Data from: Trait-dependant tolerance of bats to urbanisation: a global meta-analysis
Jung, Kirsten; Threlfall, Caragh Grace (2018), Data from: Trait-dependant tolerance of bats to urbanisation: a global meta-analysis, Dryad, Dataset, https://doi.org/10.5061/dryad.84q03k0
Urbanization is a severe threat to global biodiversity, often leading to taxonomic and functional homogenization. However, current urban ecology research has focused mostly on urban birds and plants, limiting our ability to make generalisations about the drivers of urban biodiversity globally. To address this gap, we conducted a global meta-analysis of 87 studies, including 180 bat species (Chiroptera) from urban areas in Asia, Australia, Europe, North & South America. We aimed to 1) understand the importance of functional traits and phylogeny in driving changes in urban bat assemblages, and 2) assess the capacity of traits for predicting which types of species are most sensitive to urbanization. Our results indicate that species-specific functional traits explain differences in the intensity of urban habitat use.
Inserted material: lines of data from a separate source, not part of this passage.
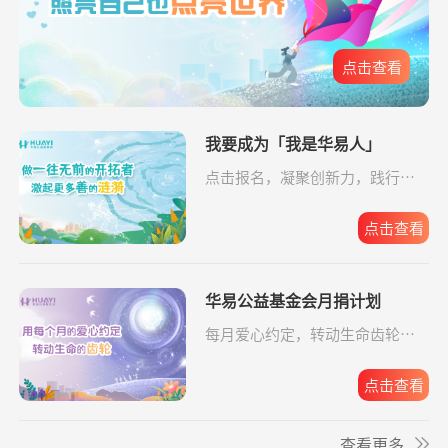
元
给寒门学子心的
支出5607.83元
同德公益项目资
04-09
关爱
助金
**碧
捐赠2.00
大病患者援爱接力
支付宝公益
08-05
点击查看
元
**楠
捐赠2.00
罕见病患者生命续航
支付宝公益
08-05
我要成为「我是华易人」
元
华易公益月月捐
支出32.19元
为6名残障人士捐
08-06
点击报名，凝聚创新力，践行企
**峰
计划
捐赠0.10
罕见病患者生命续航
支付宝公益
08-05
赠物资
业担当。
元
关爱残障共筑希
支出588.56元
为6名残障人士捐
08-06
点击查看
**峰
望
捐赠0.10
援爱助医共战血疾
支付宝公益
08-05
赠物资
元
小葵花公益课堂
支出443.00元
小葵花项目往返
08-05
华易公益基金会月捐计划
**平
项目
捐赠0.01
致敬军魂情系老兵
支付宝公益
08-05
交通费
元
每月爱心约定，转动生命齿轮，
点击报名。
*雄
捐赠1.00
致敬军魂情系老兵
支付宝公益
08-05
小葵花公益课堂
支出750.00元
公益科普讲座志
08-03
项目
元
愿者补贴
点击查看
**平
捐赠
大病患者援爱接力
阿里巴巴公益
08-05
救助动物，守卫
支出10779.64元
京宠展活动费用
07-30
生命
查看更多
10.00元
Urban tolerance mainly occurred within the open and edge space foraging and trawling species as well as in bats with flexible roosting strategies. In addition, across bioregions and independent of phylogeny, urban tolerance correlated with higher aspect ratio, a trait enabling fast flight but less agile maneuvers during aerial food acquisition. Predictive success varied between bioregions, however yielded in a range between 43-83 %. Our analysis demonstrates that the local extinction of bat species in urban areas is non-random, trait-based and predictable, allowing urban landscape managers to tailor local conservation actions to particular types of species.